Ostthüringer Zeitung (Bad Lobenstein)
Land wirbt um Auslandsfachkräfte
Erfurt. Nach einer neuen Erhebung ist die Nachfrage nach qualifiziertem Personal gegenüber der bisherigen Planung noch einmal kräftig gestiegen. Das bestätigte Tiefensee im Gespräch mit unserer Zeitung. Ging man bislang von einem Bedarf von 280 000 Fachleuten bis zum Jahr 2025 aus, ist jetzt die Rede von mehr als 344000. „Darauf reagieren wir mit drei Ansätzen. Zum einen kommt es darauf an, Fachkräfte aus Thüringen und Deutschland zu gewinnen. Das versucht etwa unsere Fachkräfteagentur über ihre Stellenbörse“, sagte Tiefensee.
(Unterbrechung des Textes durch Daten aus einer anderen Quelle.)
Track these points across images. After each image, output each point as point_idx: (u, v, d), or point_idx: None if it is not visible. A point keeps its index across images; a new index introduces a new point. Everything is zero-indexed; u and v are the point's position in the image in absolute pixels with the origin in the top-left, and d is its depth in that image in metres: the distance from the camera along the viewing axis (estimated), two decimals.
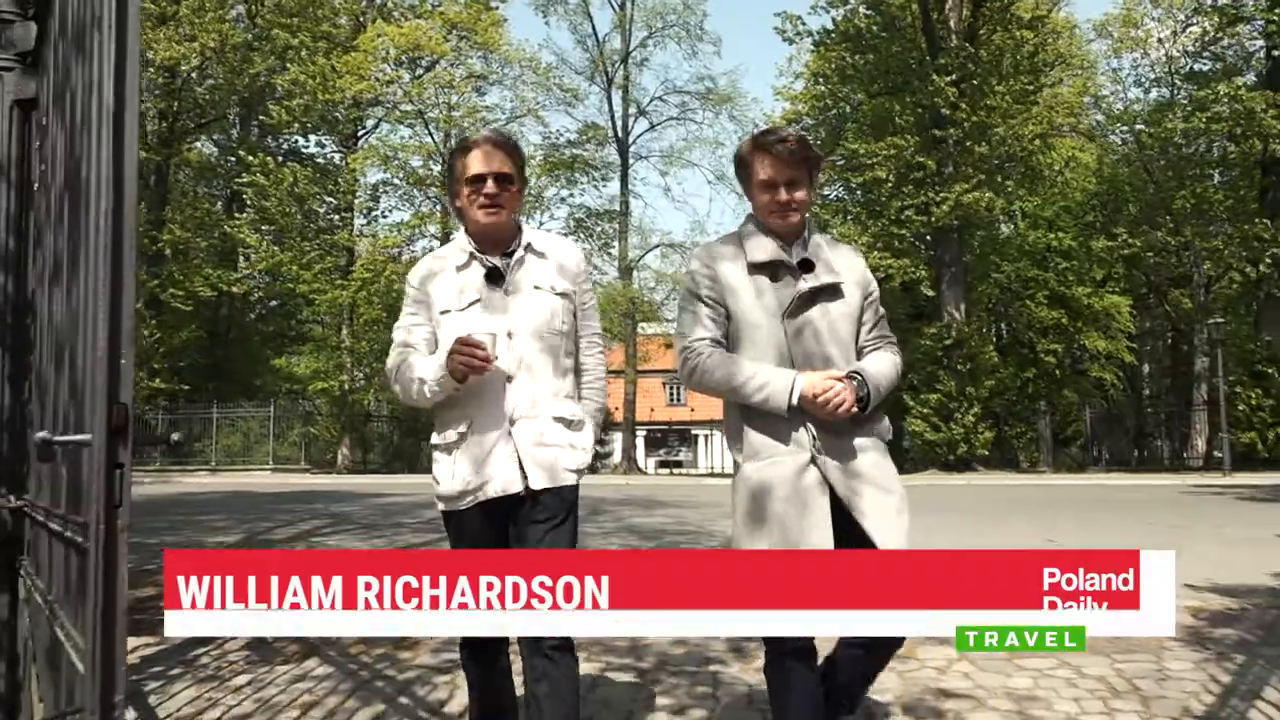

Zudem habe man die gesamte Werbung des Landes umgestellt. „Sie zielt jetzt vor allem auf Studienabgänger und Fachkräfte sowie die Touristen“, so Tiefensee. Die wirkten nach ihrer Rückkehr in die Heimat als Botschafter des Freistaates. Die Investorenwerbung wurde nachgelagert. „Wir werben um die Pendler, die wir zurückgewinnen wollen, um die Hochschulabsolventen, die wir im Land halten wollen, und um die Berufseinsteiger“, so der Minister. Er forderte die Firmen auf, bei den Bewerbern mit guter Arbeit zu punkten. Dazu gehöre der Lohn, aber auch die Vereinbarkeit von Beruf und Familie, Freizeitangebote oder Plätze in Kindertagesstätten.
Doch wie um Fachkräfte außerhalb Deutschlands werben? In den Mitgliedsstaaten der Europäischen Union sei das relativ klar geregelt. „Da bekommen wir durchaus gute Leute aus Spanien, Portugal, Bulgarien, Ungarn oder Polen“, so Tiefensee. Aber auch in anderen Regionen hätten die Kammern Netzwerke aufgebaut. So habe die Industrie- und Handelskammer (IHK) Südthüringen ihr Augenmerk auf Vietnam gerichtet. Dort würden potenzielle Auszubildende und ihre Eltern über die Möglichkeiten einer Lehre in Thüringen informiert.
Allerdings sei die Anwerbung von Personal in Ländern außerhalb der EU „ein Hürdenlauf“, wenn man sich die Regularien ansehe, die es bei der Anwerbung zu beachten gelte. Man habe gelernt, damit umzugehen, aber der Aufwand sei unverhältnismäßig. Tiefensee: „Daher braucht Deutschland dringend ein Einwanderungsgesetz.“
Der dritte Ansatz ist ihm zufolge die Produktivitätssteigerungen in den Unternehmen. Es gehe darum, durch Innovation in der Fertigung zu erreichen, dass man das gleiche Ergebnis mit weniger Mitarbeitern erzielt. „Dafür haben wir die Kompetenzzentren Wirtschaft 4.0 und Mittelstand 4.0 geschaffen, welche die Unternehmen bei Innovation und bei der Digitalisierung unterstützen“, so der Minister in dem Gespräch.
Das Problem fehlender Fachkräfte für die Unternehmen im Freistaat spitzt sich in den nächsten Jahren weiter zu. Wirtschaftsminister Wolfgang Tiefensee (SPD) setzt dagegen auf Anwerbungen auch im Ausland.